***** Dataset *****
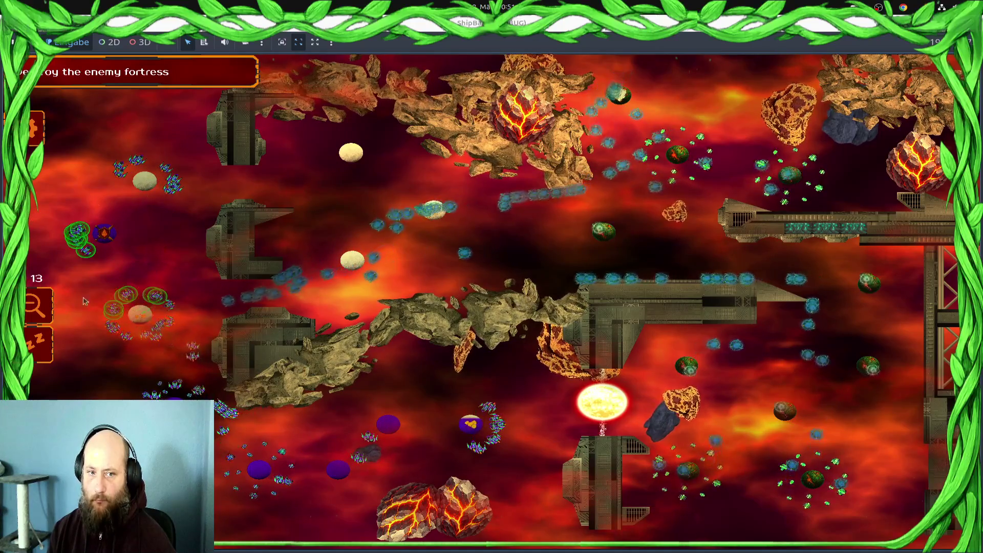
Select the lower-left fleet, then switch to control groups 1 and 2
scroll(88, 362, "up", 5)
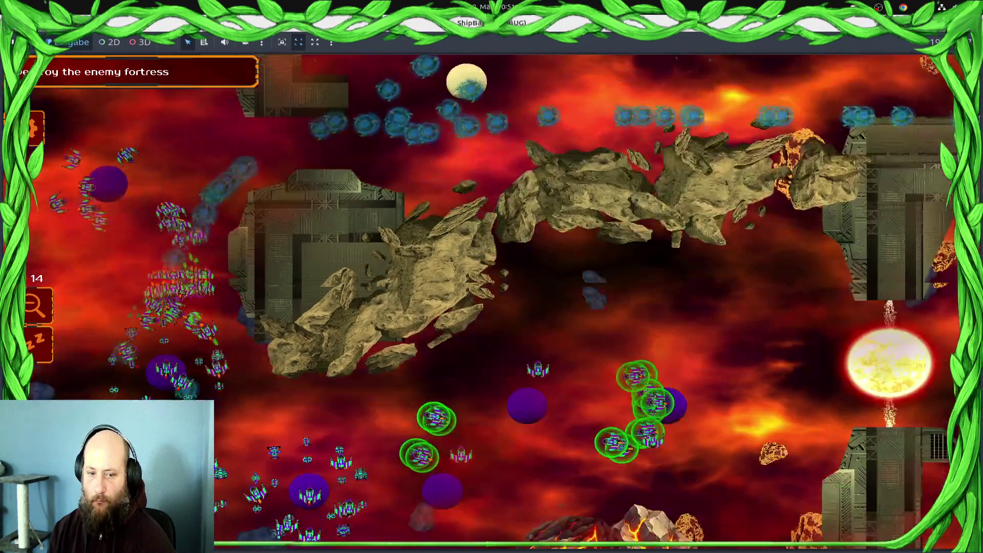
left_click_drag(198, 406, 326, 292)
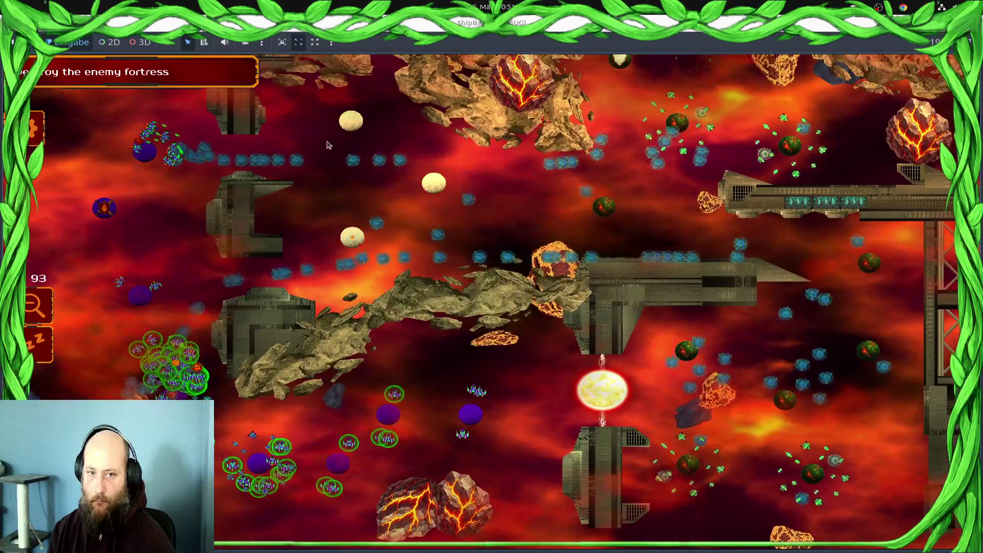
key("1")
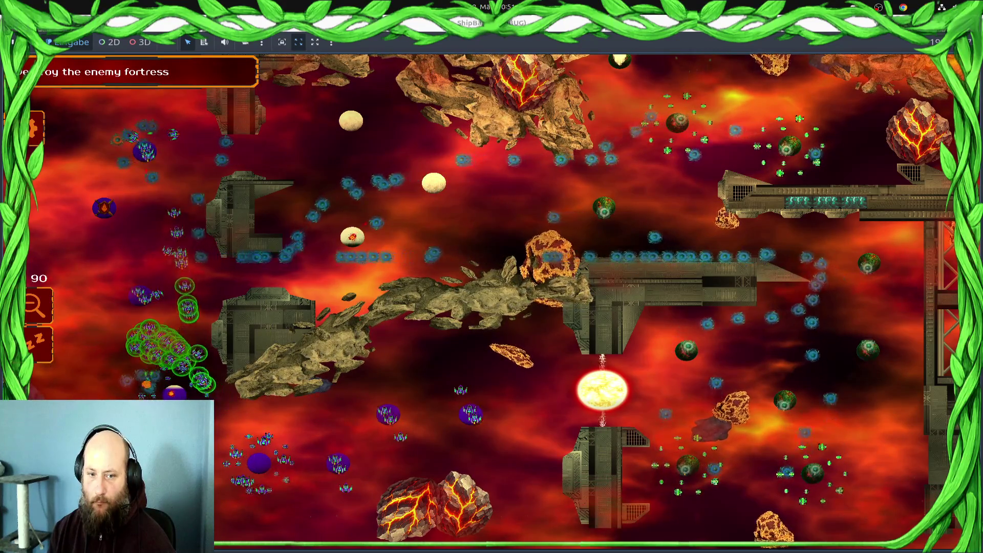
key("2")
*****
What to produce:
Transcribe every entry above exactly. Omit all pictures.

Task result:
Select the lower-left fleet, then switch to control groups 1 and 2
scroll(88, 362, "up", 5)
left_click_drag(198, 406, 326, 292)
key("1")
key("2")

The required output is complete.